Material provided: Begin

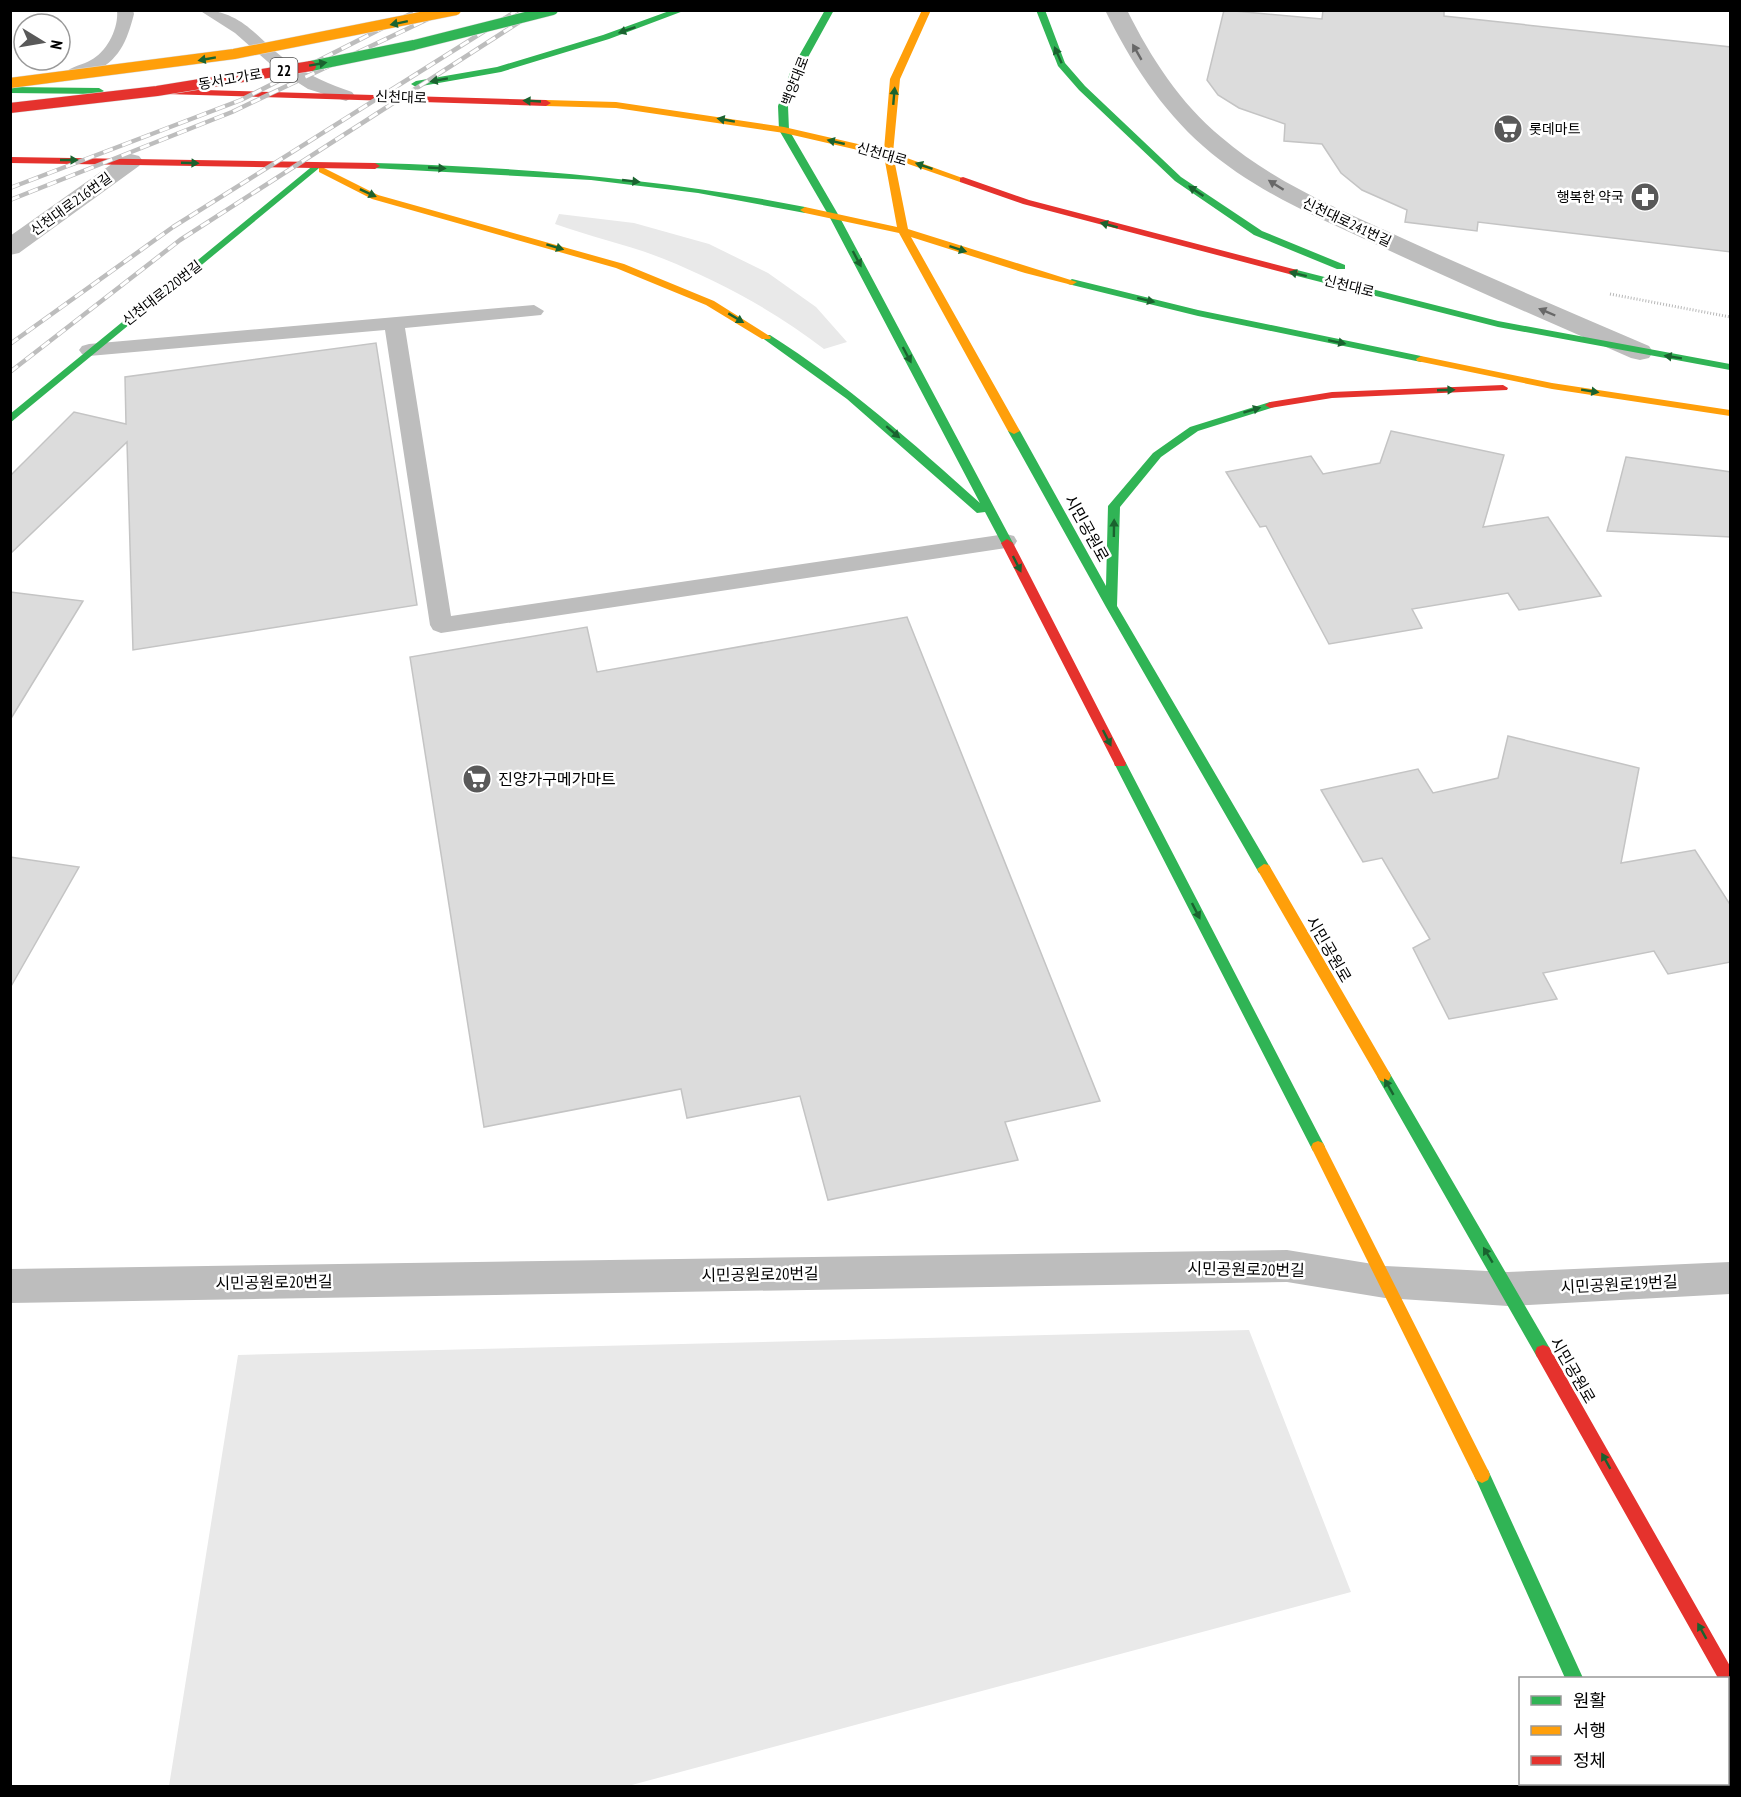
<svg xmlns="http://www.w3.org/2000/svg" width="1741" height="1797" font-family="'PT Sans Narrow','Noto Sans KR',sans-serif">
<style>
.green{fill:#e9e9e9}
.building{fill:#dcdcdc;stroke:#c4c4c4;stroke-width:1.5}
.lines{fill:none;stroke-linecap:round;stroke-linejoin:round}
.path{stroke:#b8b8b8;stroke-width:3;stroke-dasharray:1 2;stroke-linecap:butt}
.lane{fill:#bdbdbd;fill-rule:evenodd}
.street{fill:#bdbdbd;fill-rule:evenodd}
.fast{fill:#30b455;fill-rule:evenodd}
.slow{fill:#ff9f0a;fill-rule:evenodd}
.jam{fill:#e5322d;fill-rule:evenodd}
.rail-casing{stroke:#bdbdbd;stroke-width:4.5}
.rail{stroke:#fff;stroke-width:3;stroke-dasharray:10;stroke-linecap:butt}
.fast-bridge-casing{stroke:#dbdbdb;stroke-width:11;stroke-linecap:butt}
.slow-bridge-casing{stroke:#dbdbdb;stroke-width:11;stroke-linecap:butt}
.jam-bridge-casing{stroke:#dbdbdb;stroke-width:11;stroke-linecap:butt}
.fast-bridge{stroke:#30b455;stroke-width:10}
.slow-bridge{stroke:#ff9f0a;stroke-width:10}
.jam-bridge{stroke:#e5322d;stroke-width:10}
.oneway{fill:#1a632f}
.oneway2{fill:#686868}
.labels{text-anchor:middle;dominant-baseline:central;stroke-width:5;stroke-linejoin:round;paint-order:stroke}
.far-street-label{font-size:14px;fill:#000;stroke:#fff}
.far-poi-label{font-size:14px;fill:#000;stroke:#fff;text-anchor:start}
.shield{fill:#fff;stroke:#4c4c4c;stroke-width:1.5}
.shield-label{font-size:15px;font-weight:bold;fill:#000}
.street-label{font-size:16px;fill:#000;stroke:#fff}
.poi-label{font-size:16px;fill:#000;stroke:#fff;text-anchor:start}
</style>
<rect width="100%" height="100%" fill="#fff"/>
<path class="green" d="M 559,214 L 634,223 L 709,244 L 768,273 L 816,307 L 847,342 L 824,349 C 776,312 721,282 664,259 C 629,245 591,237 555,224 Z
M 1249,1330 L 1351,1592 L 628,1786 L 169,1786 L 238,1355 Z"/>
<path class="building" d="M 1224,10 L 1322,19 L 1323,10 L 1444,10 L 1444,16 L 1731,47 L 1731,252 L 1478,222 L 1477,231 L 1405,222 L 1407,210 L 1362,190 L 1341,173 L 1322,144 L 1284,141 L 1285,124 L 1239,108 L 1218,95 L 1207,80 Z
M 376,343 L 417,605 L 133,650 L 127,442 L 10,554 L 10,476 L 74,412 L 126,424 L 125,377 Z
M 1391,431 L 1504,455 L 1483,527 L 1548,517 L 1601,596 L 1519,610 L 1508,593 L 1412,609 L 1422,628 L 1329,644 L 1266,526 L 1260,527 L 1226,472 L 1311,456 L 1323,474 L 1380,463 Z
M 1626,457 L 1731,472 L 1731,537 L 1607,531 Z
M 10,592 L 83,601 L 10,720 Z
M 907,617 L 1100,1101 L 1005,1122 L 1018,1160 L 828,1200 L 800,1096 L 687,1118 L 681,1089 L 484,1127 L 410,657 L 587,627 L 597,672 Z
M 1508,736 L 1639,768 L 1621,863 L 1695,850 L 1731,906 L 1731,962 L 1668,974 L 1654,951 L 1543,973 L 1557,999 L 1449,1019 L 1413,948 L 1430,939 L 1382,858 L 1363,862 L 1321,790 L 1418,769 L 1433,793 L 1498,778 Z
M 10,857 L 79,867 L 10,988 Z"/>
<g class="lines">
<path class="path" d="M 1610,294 L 1730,317"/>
<path class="lane" d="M 117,10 L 133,10 L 134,14 C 127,41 119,62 91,73 C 83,76 76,79 68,77 L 65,73 C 71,66 83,65 91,60 C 107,52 119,28 117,10 Z
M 199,10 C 244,10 256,39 289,62 C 310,76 329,84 352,92 L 355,96 L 346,101 L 308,89 L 275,68 L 235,33 Z
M 534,305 L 544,311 L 541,315 L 405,328 L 451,616 L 1006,534 L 1014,536 L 1017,541 L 1014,546 L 1006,548 L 441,633 L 433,630 L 430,625 L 385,330 L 89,356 L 82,354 L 79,350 L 82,346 L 89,344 Z"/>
<path class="street" d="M 1105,10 L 1127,10 C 1151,58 1180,103 1221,137 C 1271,180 1332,206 1391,233 C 1476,272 1563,309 1649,346 L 1653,352 L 1649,358 L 1640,360 L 1631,358 C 1545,320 1458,283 1373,243 C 1314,216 1253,190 1203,146 C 1161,109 1130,61 1105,10 Z
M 131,154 L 139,156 L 143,161 L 139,166 L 19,253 L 10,255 L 10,236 L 123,156 Z
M 1287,1250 L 1385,1266 L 1508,1272 L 1730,1262 L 1730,1294 L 1508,1306 L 1385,1298 L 1287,1282 L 10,1303 L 10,1269 Z"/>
<path class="fast" d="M 672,10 L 686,10 L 609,39 L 501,72 L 416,87 L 411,84 L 416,81 L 497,67 L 603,35 Z
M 825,10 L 834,10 L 801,70 L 788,106 L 789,130 L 839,216 L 1013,543 L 1011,546 L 1003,546 L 985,512 L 977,513 L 847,399 L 761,337 L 762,335 L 770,335 C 846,383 913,443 980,503 L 829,216 L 779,130 L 778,106 L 791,70 Z
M 1036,10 L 1045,10 L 1065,63 L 1085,86 L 1181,177 L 1262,231 L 1345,265 L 1345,269 L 1337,269 L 1254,235 L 1175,181 L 1079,90 L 1058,66 Z
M 10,87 L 99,88 L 104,91 L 99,94 L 10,93 Z
M 375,163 C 520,167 663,179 805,207 L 810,210 L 805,213 L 698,193 L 591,180 L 372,168 L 370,166 Z
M 315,164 L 320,167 L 318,169 L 10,423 L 10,414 Z
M 1293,269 L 1498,321 L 1730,364 L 1730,370 L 1498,327 L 1289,274 L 1289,270 Z
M 1072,279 L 1198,310 L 1421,356 L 1426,359 L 1421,362 L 1198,316 L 1068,284 L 1067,282 Z
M 1270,402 L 1274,403 L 1274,407 L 1198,431 L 1161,457 L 1120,507 L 1117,606 L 1271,869 L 1264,874 L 1259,873 L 1106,607 L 1008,431 L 1014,428 L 1020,431 L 1106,586 L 1108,506 L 1153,453 L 1190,427 Z
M 1120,758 L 1126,763 L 1323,1143 L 1325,1147 L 1323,1151 L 1318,1153 L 1313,1151 L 1114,763 Z
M 1384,1070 L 1389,1072 L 1549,1347 L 1551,1352 L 1549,1357 L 1543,1359 L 1537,1357 L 1379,1080 L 1377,1076 L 1379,1072 Z
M 1482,1467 L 1488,1470 L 1583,1678 L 1565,1678 L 1474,1475 L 1476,1470 Z
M 1612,1784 L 1631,1784 L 1632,1786 L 1613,1786 Z"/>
<path class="slow" d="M 922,10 L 931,10 L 900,79 L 893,153 L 968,180 L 960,182 L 894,159 L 908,229 L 1077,282 L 1072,285 L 1025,273 L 911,237 L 1020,431 L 1014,434 L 1008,431 L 899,233 L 805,213 L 800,210 L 805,207 L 897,227 L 884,156 L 784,133 L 616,108 L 546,106 L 541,103 L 546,100 L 616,102 L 784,127 L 884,150 L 890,79 Z
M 322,167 L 378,195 L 624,264 L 714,301 L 771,337 L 770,339 L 762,339 L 706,305 L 616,268 L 372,199 L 319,172 L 319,168 Z
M 1421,356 L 1552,383 L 1730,410 L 1730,416 L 1552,389 L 1417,361 L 1416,359 Z
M 1264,864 L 1269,865 L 1389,1072 L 1391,1076 L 1389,1080 L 1384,1082 L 1379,1080 L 1257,869 Z
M 1318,1141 L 1323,1143 L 1488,1470 L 1490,1475 L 1488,1480 L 1482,1483 L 1476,1480 L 1311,1147 L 1313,1143 Z"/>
<path class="jam" d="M 169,89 L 546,100 L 551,103 L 546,106 L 166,94 L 166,90 Z
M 10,157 L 375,163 L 380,166 L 375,169 L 10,163 Z
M 963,177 L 1029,200 L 1297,270 L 1298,272 L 1293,275 L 1023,204 L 960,182 L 960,178 Z
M 1503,385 L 1508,388 L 1507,390 L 1332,398 L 1270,408 L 1265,405 L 1270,402 L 1332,392 Z
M 1007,539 L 1013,543 L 1126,763 L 1125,766 L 1115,766 L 1114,763 L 1001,543 Z
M 1543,1345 L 1549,1347 L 1730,1666 L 1730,1690 L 1728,1690 L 1728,1678 L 1718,1678 L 1537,1357 L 1535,1352 L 1537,1347 Z"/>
<g class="rail-casing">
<path id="rail" d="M 10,188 L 241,100 L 418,10
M 10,200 L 232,112 L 447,10
M 10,344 L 173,227 L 518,10
M 10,372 L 180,240 L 538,10"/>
</g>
<use href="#rail" class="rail"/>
<g class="fast-bridge-casing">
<path id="fast-bridge" d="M 311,66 L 414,45 L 553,10"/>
</g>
<g class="slow-bridge-casing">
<path id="slow-bridge" d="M 10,83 L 234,54 L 456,10"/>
</g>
<g class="jam-bridge-casing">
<path id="jam-bridge" d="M 10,108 L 157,91 L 311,66"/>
</g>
<use href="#fast-bridge" class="fast-bridge"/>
<use href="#slow-bridge" class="slow-bridge"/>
<use href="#jam-bridge" class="jam-bridge"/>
</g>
<defs><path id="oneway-solid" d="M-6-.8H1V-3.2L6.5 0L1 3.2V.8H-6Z" transform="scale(1.5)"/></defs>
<g class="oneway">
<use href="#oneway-solid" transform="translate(399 23) rotate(168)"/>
<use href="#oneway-solid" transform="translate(627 30) rotate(161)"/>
<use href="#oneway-solid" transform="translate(1058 55) rotate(-114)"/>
<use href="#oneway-solid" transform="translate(207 59) rotate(170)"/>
<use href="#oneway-solid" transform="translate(318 64) rotate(-10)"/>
<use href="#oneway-solid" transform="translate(439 80) rotate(170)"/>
<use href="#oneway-solid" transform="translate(894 96) rotate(-85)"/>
<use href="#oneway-solid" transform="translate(532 101) rotate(-177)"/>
<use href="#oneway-solid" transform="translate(726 120) rotate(-170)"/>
<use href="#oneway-solid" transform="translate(836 142) rotate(-167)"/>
<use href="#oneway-solid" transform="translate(69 160)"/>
<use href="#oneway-solid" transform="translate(190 163) rotate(2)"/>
<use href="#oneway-solid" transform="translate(924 166) rotate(-161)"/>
<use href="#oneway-solid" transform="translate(437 168) rotate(3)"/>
<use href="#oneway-solid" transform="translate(631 181) rotate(6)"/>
<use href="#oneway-solid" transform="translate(1196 191) rotate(-146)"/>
<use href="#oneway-solid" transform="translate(368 193) rotate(25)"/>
<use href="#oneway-solid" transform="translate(1109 225) rotate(-165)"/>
<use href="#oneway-solid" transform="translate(555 247) rotate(17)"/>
<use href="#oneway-solid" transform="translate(958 249) rotate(18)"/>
<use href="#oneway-solid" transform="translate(857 259) rotate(62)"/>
<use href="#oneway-solid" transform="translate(1298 274) rotate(-166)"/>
<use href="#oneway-solid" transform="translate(1146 300) rotate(14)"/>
<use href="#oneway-solid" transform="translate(736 318) rotate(31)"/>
<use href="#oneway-solid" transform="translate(1337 342) rotate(12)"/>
<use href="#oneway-solid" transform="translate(907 355) rotate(62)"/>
<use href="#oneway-solid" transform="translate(1673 357) rotate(-171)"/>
<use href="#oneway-solid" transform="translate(1446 390) rotate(-2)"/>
<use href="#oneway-solid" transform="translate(1590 391) rotate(9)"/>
<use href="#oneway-solid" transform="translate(1252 410) rotate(-17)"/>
<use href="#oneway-solid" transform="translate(893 432) rotate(41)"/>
<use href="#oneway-solid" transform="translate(1114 528) rotate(-89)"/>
<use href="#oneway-solid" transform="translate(1017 564) rotate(63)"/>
<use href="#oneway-solid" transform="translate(1107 738) rotate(63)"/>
<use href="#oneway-solid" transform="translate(1196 911) rotate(63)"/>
<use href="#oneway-solid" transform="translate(1389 1087) rotate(-120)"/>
<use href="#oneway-solid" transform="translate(1488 1255) rotate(-121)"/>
<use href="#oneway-solid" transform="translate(1606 1461) rotate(-119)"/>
<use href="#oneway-solid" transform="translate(1702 1631) rotate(-119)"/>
</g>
<g class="oneway2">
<use href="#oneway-solid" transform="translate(1137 52) rotate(-120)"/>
<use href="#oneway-solid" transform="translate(1276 185) rotate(-148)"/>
<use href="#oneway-solid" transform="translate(1547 312) rotate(-157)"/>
</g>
<defs>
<g id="supermarket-disc" transform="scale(1.5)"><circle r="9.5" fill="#595959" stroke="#fff"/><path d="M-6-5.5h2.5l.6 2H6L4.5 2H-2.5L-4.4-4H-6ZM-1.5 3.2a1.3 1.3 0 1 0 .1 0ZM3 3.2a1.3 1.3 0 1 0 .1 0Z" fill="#fff"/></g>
<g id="pharmacy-disc" transform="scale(1.5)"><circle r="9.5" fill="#595959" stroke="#fff"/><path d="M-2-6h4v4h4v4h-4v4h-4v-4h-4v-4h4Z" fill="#fff"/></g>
</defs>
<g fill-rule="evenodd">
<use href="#supermarket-disc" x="1508" y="129"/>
<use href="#pharmacy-disc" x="1645" y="197"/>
<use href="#supermarket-disc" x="477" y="779"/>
</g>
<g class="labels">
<g class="far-street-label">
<text transform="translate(230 79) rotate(-10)">동서고가로</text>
<text transform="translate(795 81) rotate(-69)">백양대로</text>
<text transform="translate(401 97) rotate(2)">신천대로</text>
<text transform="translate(882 154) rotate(16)">신천대로</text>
<text transform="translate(71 204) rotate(-36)">신천대로216번길</text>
<text transform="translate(1347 222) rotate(25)">신천대로241번길</text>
<text transform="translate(1349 286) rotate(14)">신천대로</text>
<text transform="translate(162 293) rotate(-38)">신천대로220번길</text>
</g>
<g class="far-poi-label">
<text x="1529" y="129">롯데마트</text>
<text x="1624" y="197" text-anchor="end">행복한 약국</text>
</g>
<rect class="shield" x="270.5" y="58" width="27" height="24" rx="4.5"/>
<g class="shield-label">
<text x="284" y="70">22</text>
</g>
<g class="street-label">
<text transform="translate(1087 528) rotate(61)">시민공원로</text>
<text transform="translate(1329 949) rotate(60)">시민공원로</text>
<text transform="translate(1246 1269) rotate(1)">시민공원로20번길</text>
<text transform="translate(760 1274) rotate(-1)">시민공원로20번길</text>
<text transform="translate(274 1282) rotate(-1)">시민공원로20번길</text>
<text transform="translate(1619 1284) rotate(-3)">시민공원로19번길</text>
<text transform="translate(1573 1370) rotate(60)">시민공원로</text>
</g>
<g class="poi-label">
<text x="498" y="779">진양가구메가마트</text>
</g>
</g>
<rect width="1741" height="1797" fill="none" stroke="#000000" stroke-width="24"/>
<rect x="1519" y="1677" width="210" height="108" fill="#ffffff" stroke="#999999" stroke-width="1.5"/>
<rect x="1531" y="1696" width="30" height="9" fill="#30b455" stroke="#999999" stroke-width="1.5"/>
<text x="1573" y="1707" font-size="18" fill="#000000">원활</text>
<rect x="1531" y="1726" width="30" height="9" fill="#ff9f0a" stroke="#999999" stroke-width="1.5"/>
<text x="1573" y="1737" font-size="18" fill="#000000">서행</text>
<rect x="1531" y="1756" width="30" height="9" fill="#e5322d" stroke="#999999" stroke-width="1.5"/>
<text x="1573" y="1767" font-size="18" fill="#000000">정체</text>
<g transform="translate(42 42) rotate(101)"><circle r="28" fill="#ffffff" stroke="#999999" stroke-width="1.5"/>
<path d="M0-4.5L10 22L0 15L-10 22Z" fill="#595959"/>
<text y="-9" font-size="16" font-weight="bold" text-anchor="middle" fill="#000000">N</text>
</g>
</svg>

Material provided: End

> [Work to complete]:
Lines that include the word "butt" are to be extracted from the data above.

> [Result below]:
.path{stroke:#b8b8b8;stroke-width:3;stroke-dasharray:1 2;stroke-linecap:butt}
.rail{stroke:#fff;stroke-width:3;stroke-dasharray:10;stroke-linecap:butt}
.fast-bridge-casing{stroke:#dbdbdb;stroke-width:11;stroke-linecap:butt}
.slow-bridge-casing{stroke:#dbdbdb;stroke-width:11;stroke-linecap:butt}
.jam-bridge-casing{stroke:#dbdbdb;stroke-width:11;stroke-linecap:butt}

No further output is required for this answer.